Il Marchese del Grillo e l'Incontro con Carlo Verdone
Negli anni Ottanta, Sordi si dirige in "Il Tassinaro" e interpreta l'iconico "Il Marchese del Grillo", con la celebre battuta «Perché io so io e voi non siete un cazzo», che scrive una pagina di costume eterna. In questo decennio, la strada di Alberto Sordi si incrocia con quella di Carlo Verdone, con cui lavora fianco a fianco in diversi film, tra cui "In viaggio con papà" (1982).
Nel 1990, Sordi interpreta un altro ruolo iconico: Arpagone ne "L'Avaro" di Tonino Cervi, tratto dall'omonimo romanzo di Molière, ed è anche il marchese Arquati in "In nome del popolo sovrano" di Luigi Magni.
Il Tributo della Rai e l'Eredità di un'Icona
La Rai ha reso numerosi omaggi ad Alberto Sordi, riconoscendo il suo talento e il suo contributo alla cultura italiana. Già nel 1979, la Rai ha trasmesso la serie "Alberto Sordi - Storia di un italiano", una selezione di spezzoni dei suoi film e di brani di repertorio dell'Istituto Luce relativi alla storia italiana ed europea del Novecento. Nel 2020, è stato trasmesso "Permette? Alberto Sordi" di Luca Manfredi, un film per la televisione che racconta vent'anni di vita dell'attore romano, dal 1937 al 1957, documentando gli anni degli esordi e delle difficoltà prima della fama.

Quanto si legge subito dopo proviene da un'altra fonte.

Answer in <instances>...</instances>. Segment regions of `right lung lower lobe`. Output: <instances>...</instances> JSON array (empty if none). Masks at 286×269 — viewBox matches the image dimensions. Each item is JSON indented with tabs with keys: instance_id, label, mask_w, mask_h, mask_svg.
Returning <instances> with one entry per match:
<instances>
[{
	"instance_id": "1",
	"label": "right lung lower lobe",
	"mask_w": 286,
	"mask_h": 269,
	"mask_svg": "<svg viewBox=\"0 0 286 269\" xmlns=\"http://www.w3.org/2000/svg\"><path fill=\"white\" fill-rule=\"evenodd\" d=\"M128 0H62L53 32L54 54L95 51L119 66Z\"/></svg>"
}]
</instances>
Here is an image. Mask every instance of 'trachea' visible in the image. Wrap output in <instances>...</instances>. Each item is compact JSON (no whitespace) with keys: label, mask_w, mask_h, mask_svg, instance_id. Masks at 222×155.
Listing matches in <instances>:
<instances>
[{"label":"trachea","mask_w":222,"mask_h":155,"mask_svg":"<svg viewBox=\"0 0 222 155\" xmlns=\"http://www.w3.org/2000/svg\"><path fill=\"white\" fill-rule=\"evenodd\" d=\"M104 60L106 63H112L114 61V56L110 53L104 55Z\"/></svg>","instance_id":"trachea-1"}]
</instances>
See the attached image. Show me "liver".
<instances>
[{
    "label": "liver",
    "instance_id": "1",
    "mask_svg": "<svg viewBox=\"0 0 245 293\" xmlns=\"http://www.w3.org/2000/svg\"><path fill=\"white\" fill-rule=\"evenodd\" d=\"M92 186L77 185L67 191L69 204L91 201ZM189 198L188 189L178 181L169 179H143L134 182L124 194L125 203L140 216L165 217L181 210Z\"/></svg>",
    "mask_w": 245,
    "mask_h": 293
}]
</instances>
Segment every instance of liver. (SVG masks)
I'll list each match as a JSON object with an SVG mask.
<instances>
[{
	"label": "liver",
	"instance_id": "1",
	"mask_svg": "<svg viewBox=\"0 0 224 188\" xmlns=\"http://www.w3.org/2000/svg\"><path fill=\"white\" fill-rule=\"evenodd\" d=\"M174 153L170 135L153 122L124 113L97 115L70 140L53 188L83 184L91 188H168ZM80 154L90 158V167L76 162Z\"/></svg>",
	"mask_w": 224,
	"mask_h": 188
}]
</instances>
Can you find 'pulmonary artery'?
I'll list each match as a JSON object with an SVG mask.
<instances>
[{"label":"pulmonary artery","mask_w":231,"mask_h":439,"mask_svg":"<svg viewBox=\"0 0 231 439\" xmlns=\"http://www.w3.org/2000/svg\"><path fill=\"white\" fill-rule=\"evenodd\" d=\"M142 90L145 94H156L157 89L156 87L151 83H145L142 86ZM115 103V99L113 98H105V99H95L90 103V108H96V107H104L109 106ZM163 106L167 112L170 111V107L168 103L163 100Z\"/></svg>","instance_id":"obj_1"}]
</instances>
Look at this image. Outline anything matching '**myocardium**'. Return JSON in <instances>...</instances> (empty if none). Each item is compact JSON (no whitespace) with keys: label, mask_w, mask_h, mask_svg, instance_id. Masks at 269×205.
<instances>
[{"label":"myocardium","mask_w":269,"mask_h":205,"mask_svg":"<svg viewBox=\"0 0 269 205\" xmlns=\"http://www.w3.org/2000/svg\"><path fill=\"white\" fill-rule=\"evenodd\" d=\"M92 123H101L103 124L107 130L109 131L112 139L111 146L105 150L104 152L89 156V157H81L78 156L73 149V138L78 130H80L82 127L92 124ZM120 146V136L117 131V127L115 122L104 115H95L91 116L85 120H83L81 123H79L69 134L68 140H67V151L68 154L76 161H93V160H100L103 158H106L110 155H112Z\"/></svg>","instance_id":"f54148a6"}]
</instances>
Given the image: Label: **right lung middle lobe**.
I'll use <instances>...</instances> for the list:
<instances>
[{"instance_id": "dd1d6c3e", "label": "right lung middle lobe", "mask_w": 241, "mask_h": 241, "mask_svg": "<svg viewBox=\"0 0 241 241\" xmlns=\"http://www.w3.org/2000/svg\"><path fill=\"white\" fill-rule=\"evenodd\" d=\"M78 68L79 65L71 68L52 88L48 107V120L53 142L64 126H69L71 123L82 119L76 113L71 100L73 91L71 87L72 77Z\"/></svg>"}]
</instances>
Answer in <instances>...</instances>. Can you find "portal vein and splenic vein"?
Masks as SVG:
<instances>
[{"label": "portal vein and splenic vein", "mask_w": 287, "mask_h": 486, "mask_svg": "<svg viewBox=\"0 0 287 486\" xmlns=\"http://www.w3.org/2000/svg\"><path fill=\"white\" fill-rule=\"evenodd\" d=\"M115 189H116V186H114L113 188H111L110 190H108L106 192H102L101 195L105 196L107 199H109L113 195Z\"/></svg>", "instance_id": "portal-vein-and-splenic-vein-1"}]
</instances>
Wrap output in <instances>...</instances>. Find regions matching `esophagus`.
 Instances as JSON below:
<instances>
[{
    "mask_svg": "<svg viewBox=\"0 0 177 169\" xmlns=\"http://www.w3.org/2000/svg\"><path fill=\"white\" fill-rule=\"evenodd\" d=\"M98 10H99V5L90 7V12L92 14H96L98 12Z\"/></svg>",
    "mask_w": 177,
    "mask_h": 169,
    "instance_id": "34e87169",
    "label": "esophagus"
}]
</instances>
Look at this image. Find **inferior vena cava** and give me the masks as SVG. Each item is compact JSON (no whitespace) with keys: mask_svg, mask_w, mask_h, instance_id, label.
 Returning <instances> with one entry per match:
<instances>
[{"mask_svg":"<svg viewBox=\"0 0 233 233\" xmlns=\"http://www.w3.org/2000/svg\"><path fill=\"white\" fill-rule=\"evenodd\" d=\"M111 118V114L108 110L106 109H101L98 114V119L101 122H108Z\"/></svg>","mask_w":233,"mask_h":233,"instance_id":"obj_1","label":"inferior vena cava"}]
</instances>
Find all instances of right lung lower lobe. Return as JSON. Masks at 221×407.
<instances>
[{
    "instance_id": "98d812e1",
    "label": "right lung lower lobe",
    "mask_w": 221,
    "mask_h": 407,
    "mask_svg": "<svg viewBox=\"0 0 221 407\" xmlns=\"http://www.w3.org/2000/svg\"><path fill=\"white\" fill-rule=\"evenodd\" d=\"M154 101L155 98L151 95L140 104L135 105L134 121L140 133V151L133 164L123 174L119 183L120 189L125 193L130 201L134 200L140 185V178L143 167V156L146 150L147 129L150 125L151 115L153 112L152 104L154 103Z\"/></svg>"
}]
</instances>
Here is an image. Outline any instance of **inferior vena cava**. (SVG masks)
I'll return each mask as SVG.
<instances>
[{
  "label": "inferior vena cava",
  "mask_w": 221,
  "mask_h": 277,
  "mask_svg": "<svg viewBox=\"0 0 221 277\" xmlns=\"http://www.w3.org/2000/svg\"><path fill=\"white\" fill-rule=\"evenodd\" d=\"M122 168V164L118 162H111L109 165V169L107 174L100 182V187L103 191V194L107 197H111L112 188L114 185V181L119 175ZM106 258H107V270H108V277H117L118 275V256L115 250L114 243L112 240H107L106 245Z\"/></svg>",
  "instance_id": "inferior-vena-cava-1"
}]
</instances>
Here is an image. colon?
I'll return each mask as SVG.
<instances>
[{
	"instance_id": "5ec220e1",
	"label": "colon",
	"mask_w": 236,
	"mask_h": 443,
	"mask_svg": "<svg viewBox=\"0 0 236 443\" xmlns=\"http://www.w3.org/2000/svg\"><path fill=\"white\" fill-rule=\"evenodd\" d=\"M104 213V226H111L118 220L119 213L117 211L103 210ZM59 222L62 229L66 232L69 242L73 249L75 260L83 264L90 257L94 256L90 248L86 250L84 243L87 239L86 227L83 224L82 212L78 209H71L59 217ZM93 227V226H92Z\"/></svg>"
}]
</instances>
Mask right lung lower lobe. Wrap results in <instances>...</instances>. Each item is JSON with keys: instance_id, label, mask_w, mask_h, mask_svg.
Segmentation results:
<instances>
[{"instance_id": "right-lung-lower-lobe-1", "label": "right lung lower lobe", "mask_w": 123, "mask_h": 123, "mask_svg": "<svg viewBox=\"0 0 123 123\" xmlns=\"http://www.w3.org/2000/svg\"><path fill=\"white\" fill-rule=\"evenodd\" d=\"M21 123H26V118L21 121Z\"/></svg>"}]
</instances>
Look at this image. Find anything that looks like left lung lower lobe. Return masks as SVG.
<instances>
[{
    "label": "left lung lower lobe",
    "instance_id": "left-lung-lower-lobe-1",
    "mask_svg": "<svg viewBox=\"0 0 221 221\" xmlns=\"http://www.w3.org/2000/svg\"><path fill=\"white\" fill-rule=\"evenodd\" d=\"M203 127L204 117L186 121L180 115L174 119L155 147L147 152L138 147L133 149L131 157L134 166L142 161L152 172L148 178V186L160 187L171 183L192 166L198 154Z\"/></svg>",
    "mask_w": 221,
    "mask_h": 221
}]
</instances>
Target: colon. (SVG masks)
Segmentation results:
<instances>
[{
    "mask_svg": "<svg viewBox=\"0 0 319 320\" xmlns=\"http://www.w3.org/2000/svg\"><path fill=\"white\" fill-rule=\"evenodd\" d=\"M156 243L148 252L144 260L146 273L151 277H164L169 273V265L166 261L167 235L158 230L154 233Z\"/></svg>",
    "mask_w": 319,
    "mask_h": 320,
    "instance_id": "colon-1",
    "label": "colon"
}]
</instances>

Grazie alla sua inflessione romanesca, la sua mimica inimitabile e il suo sense of humor, Alberto Sordi ha dato vita ad alcune scene rimaste un cult della cinematografia italiana. La sua ultima dimora, in via Druso 45 a Roma, è oggi il Museo Alberto Sordi, una scelta legata al senso di appartenenza e devozione dell'attore verso il suo pubblico.